Ahora recuerdo lo que viví hace tres años, cuando acudí a una feria de universidades en Dubai en nombre de la Universidad Politécnica de Cartagena, un proyecto que quedó zanjado y que desgraciadamente no pude desarrollar por lo que aquí os explico.

Me pude entrevistar con muchas familias, en su mayoría de origen árabe, jordanas, iraquíes, sirias, libanesas…, recuerdo las caras de ilusión de esos chicos y de sus padres. Los precios de las universidades españolas les parecían muy interesantes y la barrera del idioma se podía suplir con un curso intensivo de inmersión a la nuestra lengua. Tenían el dinero exigido para sufragar los gastos durante los cuatro o cinco años que durara la aventura, y aunque en su mayoría querían acceder a universidades más conocidas como Barcelona o Madrid, el hecho de venir a una ciudad pequeña donde puedes desplazarte andando a todos los rincones les resultaba muy atractivo.

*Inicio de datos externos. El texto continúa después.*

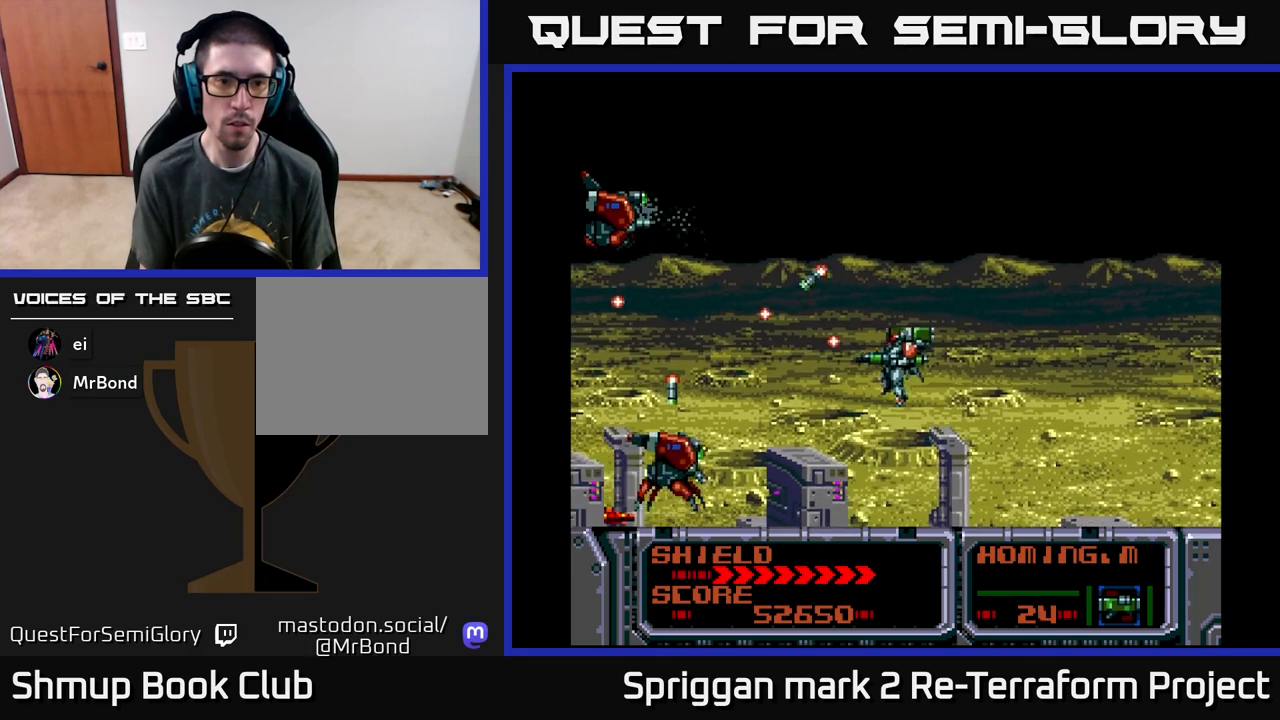
{"buttons": ["DPAD_DOWN"]}
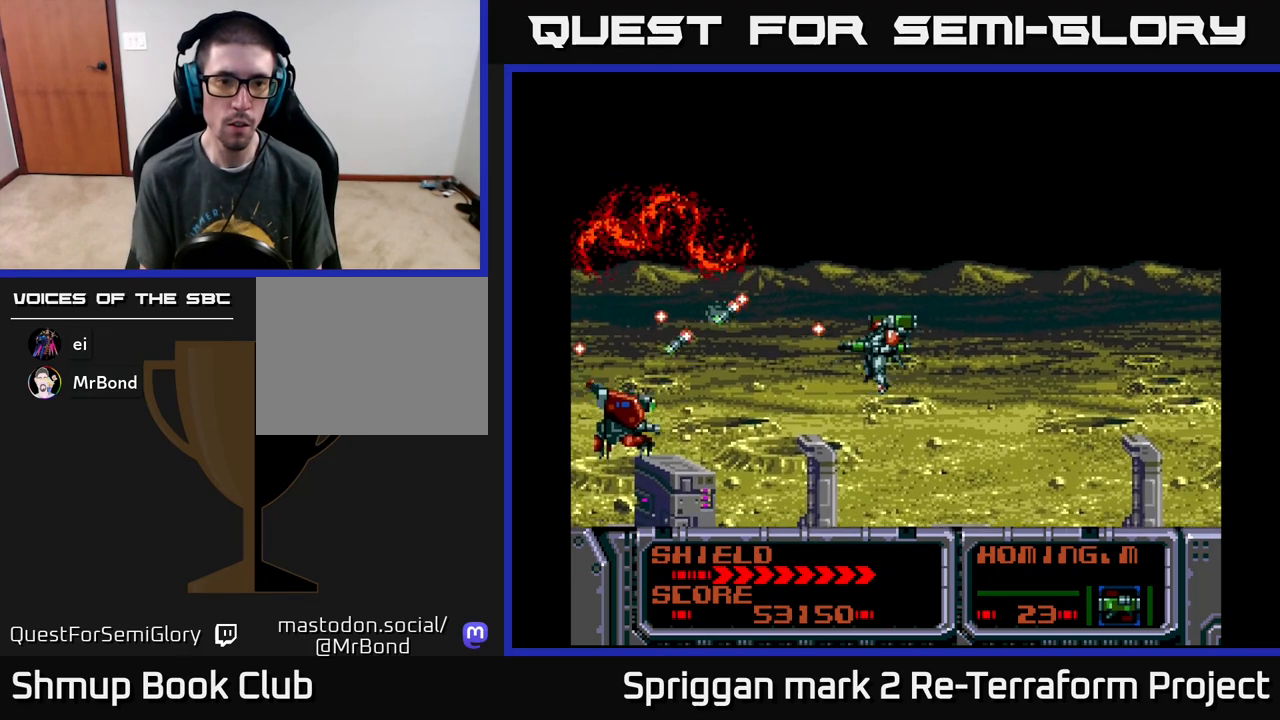
{"buttons": ["A", "DPAD_UP"], "events": [[67, "A", "down"], [67, "DPAD_RIGHT", "down"], [117, "DPAD_DOWN", "up"], [117, "DPAD_RIGHT", "up"], [117, "DPAD_UP", "down"], [200, "A", "up"], [250, "A", "down"], [283, "DPAD_RIGHT", "down"], [300, "DPAD_UP", "up"], [333, "DPAD_DOWN", "down"], [417, "DPAD_RIGHT", "up"], [467, "DPAD_RIGHT", "down"], [500, "DPAD_DOWN", "up"], [500, "DPAD_RIGHT", "up"], [500, "DPAD_UP", "down"]]}
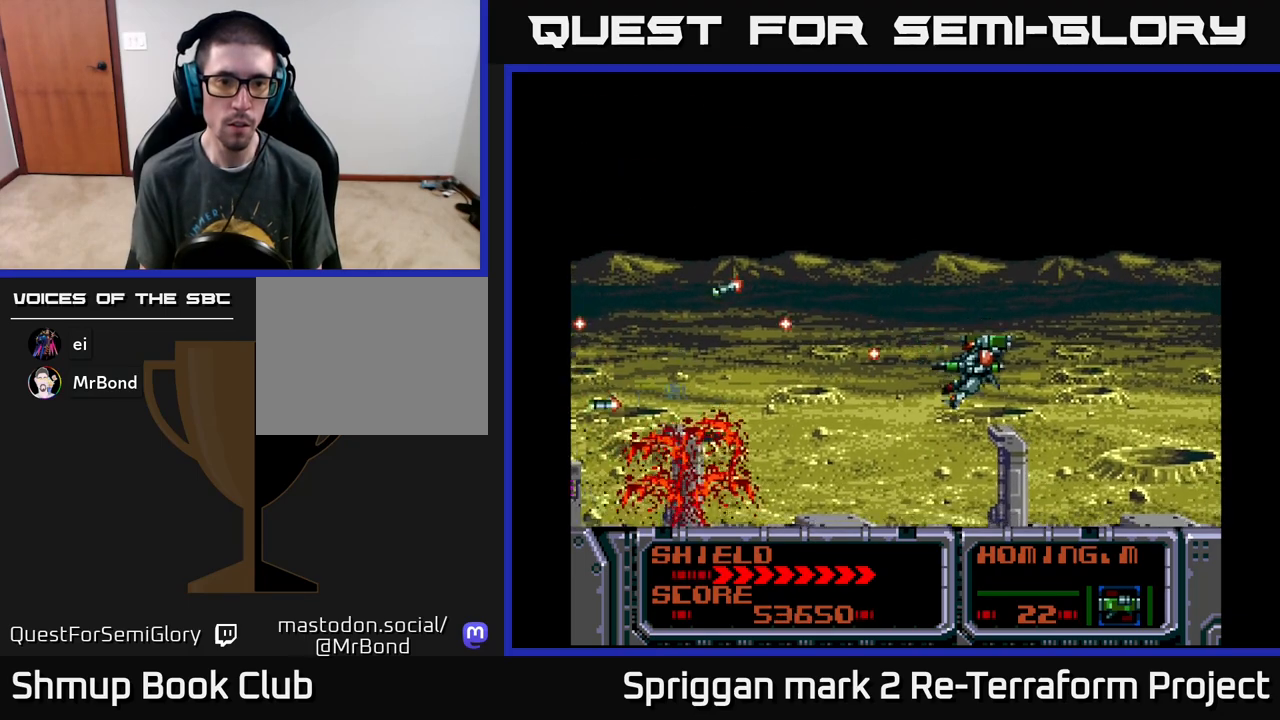
{"buttons": ["A"], "events": [[133, "DPAD_LEFT", "down"], [167, "DPAD_LEFT", "up"], [167, "DPAD_UP", "up"], [317, "DPAD_RIGHT", "down"], [367, "DPAD_RIGHT", "up"]]}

El jarro de agua fría vino desde las instituciones públicas, y nos fue comunicado por el Cónsul de España en Emiratos, con el que concerté una entrevista con mucha antelación dado su apretada agenda. Con toda la amabilidad del mundo nos dijo que ellos eran los que nos debían conceder las visas pero…. otorgar visas de estudios es casi imposible para estudiantes procedentes de determinados países árabes. No sólo deben probar que tienen una economía muy holgada, sino que además que tienen raíces en España y/o hablan español.

Lo paradójico es que no hay problema con los nacionales de Emiratos, es decir, no hay problema con los originarios de países ricos, sólo con los originarios de países pobres, los nacionales de países destrozados por la guerra, con graves problemas políticos…Siria, Iraq, Líbano, Jordania, Egipto…

Mi recomendación a todos esos padres es que si tienen hijos que algún día quieran estudiar en España, que estudien español. Que desconozco cuando el Ministerio de Asuntos Exteriores, del que dependen estas medidas de acceso a las visas de estudio cambiará, pero que por ahora este requisito les hace no ser bienvenidos a estudiar aquí.

Obviamente, quedé tan decepcionada como esos padres y esos niños. Me hubiera encantado verlos en la universidad de mi ciudad (en la foto), en mi país, aprendiendo el español y nuestra cultura y forma de vida. No pudo ser. Algunos me han escrito, han podido acceder a universidades europeas, y yo me alegro infinito por ellos.